2003 seçimlerinden sonra, bir daha apartman yöneticisi dahi olmayacağını söyleyerek geri plana çekilmişti. son ödp kongresinde tekrar başkan oldu. e, kötü de olmadı.
22 Temmuz'da oyumun kendisine olduğu çağdaş sosyalist düşüncede politikacıdır. Kanımca ne olursa olsun ÖDP onunla varolmuştur ve o başta yoksa onun eksikliğini şöyle veya böyle her şekilde hissedecektir.
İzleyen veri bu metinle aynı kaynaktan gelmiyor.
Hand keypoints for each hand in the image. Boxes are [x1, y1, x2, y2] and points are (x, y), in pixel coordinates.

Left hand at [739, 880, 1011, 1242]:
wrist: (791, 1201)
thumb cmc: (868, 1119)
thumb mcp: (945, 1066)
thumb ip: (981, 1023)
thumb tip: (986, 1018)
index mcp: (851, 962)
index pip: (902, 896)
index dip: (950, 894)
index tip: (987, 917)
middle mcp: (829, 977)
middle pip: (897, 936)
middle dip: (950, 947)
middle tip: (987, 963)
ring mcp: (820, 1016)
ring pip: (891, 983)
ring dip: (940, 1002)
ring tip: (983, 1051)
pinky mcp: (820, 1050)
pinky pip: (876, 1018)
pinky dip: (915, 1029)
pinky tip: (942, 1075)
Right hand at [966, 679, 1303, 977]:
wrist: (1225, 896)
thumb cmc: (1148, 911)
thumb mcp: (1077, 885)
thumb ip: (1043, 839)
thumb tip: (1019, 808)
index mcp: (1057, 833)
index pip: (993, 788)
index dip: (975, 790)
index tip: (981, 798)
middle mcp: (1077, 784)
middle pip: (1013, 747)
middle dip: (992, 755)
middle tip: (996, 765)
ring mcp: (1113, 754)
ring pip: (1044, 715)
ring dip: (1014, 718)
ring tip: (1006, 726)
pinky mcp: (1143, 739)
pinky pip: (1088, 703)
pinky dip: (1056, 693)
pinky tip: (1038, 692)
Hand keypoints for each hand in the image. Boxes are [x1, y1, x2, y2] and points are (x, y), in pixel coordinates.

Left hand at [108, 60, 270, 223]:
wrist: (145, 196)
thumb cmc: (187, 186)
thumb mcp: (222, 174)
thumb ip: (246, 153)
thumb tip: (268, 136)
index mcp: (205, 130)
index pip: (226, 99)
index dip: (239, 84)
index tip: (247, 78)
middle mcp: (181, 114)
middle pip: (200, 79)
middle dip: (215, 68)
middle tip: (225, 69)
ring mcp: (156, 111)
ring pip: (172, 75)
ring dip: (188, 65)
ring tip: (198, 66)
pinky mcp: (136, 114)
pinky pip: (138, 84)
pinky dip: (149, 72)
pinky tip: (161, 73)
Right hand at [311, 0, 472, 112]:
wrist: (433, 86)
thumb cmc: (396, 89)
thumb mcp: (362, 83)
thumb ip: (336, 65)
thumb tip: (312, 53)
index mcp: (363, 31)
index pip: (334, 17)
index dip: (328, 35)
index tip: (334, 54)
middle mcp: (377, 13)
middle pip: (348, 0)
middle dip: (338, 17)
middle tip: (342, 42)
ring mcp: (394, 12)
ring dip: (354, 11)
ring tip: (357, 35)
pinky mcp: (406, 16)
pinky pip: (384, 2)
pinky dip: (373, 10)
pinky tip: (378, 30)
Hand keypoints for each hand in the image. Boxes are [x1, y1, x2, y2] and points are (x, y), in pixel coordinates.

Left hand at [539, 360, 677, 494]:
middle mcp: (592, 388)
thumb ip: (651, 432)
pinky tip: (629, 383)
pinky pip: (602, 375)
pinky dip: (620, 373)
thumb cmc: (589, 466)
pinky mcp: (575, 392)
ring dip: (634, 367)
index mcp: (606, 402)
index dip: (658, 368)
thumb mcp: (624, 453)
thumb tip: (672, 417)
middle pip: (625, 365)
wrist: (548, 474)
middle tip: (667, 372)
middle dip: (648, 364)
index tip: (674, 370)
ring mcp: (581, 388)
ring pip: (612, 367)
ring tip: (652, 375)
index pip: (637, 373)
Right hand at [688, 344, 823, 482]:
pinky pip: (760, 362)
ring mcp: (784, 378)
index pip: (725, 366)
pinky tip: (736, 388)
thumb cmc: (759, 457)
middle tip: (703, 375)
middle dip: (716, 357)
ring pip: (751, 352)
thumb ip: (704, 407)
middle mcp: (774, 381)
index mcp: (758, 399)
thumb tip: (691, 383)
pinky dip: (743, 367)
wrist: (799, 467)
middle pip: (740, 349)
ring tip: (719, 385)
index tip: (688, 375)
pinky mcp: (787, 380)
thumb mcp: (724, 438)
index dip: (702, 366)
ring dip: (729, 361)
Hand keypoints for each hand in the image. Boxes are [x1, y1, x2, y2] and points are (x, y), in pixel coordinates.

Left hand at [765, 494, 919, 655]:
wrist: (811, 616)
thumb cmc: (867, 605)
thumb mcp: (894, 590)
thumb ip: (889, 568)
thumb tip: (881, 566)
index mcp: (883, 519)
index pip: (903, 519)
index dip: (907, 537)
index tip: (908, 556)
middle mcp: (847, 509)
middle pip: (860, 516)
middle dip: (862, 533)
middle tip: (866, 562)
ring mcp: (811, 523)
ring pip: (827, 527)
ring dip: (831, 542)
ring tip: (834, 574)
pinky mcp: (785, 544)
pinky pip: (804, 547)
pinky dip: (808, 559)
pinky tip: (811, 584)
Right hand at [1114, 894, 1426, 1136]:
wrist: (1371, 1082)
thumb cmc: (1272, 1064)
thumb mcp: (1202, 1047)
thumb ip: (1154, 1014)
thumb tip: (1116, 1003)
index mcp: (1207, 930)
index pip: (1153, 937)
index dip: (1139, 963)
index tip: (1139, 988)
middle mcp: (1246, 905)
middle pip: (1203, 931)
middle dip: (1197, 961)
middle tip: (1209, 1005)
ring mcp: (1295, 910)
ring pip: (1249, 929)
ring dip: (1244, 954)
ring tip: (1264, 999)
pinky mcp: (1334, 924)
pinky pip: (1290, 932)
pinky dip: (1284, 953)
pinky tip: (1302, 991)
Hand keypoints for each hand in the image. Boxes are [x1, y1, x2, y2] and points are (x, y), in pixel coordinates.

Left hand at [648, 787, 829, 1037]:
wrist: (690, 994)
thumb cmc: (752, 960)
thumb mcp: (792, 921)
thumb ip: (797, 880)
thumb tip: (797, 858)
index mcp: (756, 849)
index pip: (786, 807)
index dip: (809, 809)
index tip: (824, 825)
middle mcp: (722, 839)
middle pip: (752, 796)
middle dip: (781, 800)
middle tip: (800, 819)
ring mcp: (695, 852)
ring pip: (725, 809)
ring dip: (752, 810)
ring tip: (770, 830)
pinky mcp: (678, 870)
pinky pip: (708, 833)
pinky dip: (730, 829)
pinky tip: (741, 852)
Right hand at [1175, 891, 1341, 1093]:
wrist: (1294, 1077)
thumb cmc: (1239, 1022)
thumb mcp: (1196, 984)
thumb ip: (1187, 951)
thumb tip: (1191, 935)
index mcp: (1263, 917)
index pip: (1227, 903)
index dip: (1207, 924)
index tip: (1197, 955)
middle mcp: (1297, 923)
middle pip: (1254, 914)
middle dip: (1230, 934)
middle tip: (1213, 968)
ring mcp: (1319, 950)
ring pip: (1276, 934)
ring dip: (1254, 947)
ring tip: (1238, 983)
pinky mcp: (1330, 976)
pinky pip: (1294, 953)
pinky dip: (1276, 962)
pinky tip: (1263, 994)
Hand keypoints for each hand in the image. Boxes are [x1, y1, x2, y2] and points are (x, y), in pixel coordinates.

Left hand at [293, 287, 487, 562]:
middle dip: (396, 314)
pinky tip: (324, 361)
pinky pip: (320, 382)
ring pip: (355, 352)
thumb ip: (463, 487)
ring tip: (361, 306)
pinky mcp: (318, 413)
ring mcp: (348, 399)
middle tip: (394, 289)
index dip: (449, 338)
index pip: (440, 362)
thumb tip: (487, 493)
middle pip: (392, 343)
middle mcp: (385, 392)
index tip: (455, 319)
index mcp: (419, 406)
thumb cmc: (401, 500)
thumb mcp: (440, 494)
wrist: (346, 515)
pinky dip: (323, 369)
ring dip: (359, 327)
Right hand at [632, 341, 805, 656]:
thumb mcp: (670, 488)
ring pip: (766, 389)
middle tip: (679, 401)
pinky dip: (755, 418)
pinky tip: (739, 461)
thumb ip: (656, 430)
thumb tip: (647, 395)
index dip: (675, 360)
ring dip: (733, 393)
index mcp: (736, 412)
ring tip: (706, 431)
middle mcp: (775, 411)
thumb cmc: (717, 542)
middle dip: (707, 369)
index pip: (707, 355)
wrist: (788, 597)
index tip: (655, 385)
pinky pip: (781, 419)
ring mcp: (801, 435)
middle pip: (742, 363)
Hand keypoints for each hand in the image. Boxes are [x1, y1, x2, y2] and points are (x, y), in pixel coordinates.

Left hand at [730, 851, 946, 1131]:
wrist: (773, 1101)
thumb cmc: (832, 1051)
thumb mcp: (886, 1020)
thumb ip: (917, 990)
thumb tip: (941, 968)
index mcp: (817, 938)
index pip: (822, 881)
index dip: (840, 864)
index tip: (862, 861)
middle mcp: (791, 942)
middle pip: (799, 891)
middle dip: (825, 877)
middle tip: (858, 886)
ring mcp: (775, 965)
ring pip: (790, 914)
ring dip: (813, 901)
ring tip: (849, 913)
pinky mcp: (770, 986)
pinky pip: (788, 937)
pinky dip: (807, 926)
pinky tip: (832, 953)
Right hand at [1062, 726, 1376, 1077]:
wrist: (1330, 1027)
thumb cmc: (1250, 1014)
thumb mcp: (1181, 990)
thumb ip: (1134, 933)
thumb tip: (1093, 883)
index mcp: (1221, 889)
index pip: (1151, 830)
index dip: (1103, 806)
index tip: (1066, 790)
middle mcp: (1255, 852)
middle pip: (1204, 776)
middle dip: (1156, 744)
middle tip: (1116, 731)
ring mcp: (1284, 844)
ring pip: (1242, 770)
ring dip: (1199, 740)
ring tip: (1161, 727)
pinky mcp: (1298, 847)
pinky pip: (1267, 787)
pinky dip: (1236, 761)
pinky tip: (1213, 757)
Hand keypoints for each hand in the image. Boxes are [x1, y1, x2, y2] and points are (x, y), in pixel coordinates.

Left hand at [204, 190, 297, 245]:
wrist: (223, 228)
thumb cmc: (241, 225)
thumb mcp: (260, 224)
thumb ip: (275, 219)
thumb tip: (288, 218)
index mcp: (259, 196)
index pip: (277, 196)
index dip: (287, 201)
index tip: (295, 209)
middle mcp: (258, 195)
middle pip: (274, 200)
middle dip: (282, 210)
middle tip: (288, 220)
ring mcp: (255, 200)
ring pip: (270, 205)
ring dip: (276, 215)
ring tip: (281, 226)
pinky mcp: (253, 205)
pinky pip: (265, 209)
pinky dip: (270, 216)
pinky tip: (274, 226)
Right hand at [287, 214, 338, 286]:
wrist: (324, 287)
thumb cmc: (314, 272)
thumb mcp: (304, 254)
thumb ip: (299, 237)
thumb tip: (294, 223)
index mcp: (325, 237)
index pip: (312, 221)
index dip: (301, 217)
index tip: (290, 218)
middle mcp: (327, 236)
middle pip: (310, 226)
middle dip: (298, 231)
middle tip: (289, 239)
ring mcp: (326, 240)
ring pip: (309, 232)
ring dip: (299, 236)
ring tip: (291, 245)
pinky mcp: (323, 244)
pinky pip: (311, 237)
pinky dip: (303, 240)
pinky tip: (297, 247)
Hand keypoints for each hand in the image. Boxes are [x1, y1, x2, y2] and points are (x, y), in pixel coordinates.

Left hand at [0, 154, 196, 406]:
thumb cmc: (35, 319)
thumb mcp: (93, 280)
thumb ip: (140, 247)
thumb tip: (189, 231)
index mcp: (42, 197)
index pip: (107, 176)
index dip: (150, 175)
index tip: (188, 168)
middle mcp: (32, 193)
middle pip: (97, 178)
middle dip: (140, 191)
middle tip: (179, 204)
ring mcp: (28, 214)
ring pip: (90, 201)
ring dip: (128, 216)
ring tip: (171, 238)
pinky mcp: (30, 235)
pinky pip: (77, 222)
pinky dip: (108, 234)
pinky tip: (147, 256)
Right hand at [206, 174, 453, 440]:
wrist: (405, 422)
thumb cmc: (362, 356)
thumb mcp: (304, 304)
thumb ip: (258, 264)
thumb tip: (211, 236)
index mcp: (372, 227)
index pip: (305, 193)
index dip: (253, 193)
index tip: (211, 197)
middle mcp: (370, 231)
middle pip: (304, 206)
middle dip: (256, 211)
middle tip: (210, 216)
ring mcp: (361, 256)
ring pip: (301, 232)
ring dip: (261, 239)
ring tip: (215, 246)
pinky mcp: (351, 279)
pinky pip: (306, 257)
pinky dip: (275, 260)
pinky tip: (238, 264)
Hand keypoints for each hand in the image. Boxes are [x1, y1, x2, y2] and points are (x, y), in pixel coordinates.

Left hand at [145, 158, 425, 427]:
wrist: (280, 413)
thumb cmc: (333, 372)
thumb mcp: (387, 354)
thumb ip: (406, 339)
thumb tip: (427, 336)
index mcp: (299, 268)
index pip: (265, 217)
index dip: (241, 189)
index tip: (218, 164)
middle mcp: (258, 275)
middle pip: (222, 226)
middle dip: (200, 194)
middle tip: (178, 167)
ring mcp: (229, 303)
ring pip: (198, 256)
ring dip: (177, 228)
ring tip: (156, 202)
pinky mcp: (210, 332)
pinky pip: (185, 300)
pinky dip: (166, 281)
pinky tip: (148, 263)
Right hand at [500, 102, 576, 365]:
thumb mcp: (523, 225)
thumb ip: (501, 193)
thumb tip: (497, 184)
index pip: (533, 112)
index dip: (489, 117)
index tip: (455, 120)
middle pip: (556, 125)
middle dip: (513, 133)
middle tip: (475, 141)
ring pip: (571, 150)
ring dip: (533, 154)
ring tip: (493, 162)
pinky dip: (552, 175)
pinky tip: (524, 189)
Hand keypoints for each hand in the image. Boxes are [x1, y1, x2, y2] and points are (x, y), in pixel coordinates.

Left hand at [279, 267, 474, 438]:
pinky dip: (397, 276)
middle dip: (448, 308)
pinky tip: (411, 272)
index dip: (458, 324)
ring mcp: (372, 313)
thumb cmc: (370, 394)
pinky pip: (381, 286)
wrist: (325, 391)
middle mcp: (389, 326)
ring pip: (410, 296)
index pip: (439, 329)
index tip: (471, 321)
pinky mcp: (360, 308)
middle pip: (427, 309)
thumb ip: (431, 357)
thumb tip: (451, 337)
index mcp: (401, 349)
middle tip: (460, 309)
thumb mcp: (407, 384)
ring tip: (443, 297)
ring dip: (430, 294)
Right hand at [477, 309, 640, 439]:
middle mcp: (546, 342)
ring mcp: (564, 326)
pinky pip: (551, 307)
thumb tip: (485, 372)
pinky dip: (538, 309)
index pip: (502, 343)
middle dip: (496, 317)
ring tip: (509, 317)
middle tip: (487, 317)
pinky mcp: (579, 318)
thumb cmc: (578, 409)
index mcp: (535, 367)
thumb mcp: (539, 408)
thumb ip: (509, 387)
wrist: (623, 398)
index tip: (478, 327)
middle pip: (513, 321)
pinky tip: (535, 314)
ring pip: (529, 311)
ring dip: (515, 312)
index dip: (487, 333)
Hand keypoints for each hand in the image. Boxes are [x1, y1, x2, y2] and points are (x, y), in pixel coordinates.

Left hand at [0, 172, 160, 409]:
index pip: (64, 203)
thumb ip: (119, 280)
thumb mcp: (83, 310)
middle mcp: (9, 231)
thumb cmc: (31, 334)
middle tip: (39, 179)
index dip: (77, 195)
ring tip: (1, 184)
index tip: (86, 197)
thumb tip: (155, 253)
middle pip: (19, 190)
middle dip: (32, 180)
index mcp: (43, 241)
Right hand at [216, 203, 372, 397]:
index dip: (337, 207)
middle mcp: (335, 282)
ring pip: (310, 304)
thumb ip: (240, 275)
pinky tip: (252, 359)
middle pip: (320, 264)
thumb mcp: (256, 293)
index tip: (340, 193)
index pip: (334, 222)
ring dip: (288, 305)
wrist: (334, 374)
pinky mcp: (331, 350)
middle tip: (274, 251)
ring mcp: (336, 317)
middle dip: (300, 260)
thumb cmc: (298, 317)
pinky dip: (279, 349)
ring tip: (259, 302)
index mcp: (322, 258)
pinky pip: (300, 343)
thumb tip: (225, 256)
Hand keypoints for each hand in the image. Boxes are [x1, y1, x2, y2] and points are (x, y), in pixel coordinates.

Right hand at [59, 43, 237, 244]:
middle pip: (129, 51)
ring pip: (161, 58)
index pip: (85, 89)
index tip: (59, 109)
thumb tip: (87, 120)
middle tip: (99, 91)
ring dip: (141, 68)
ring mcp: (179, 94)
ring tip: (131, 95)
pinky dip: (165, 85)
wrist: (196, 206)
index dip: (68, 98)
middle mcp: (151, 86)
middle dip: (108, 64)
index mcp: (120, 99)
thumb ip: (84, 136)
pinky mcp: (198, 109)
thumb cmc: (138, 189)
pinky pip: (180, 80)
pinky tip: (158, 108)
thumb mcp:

Başkanlığa geri dönmesi yerinde bir hareket olmuştur, seçimlerde ise istanbul'dan bağımsız milletvekilliği adaylığını koymuştur, hayırlı olsundur.
politikanın ne olduğunu ufaktan anlamaya başladığım uzun yıllar öncesinden beri ülkemiz siyasi arenasında gördüğüm en ilginç ve (olumlu anlamıyla) en nevi şahsına münhasır kişiliklerden biri. ne yazık ki hiç şansı yok. çünkü ülkemiz gerçeğine göre siyaset yapmayı bilmiyor ya da bunu seçmiyor. fazla iyi ve fazla ilerde. bu da onu ne yazık ki uzakta ve kenarda bırakıyor.
hocam olması nedeniyle sıksık sohbet etme imkanı bulduğum,öğrencilere karşı sevgi dolu,anlayışlı,hoşgörülü,türkiye sevdalısı güzel insan.
ufuk uras şu anda türkiyenin ihtiyacı olan gerçek solun bu alandaki tek temsilcisidir.özgürlükten,eşitlikten,ekonomik ve siyasi bağımsızlıktan yana olan diğer çakma solcular gibi amerika ve ab peşinde koşmayan,faşizme,şeriata,darbeye tümüyle uzak olan gerçek düşünce insanıdır.
türkiye'nin ufuk uras ve onun gibi insanların önderliğinde bir sol harekete ihtiyacı vardır.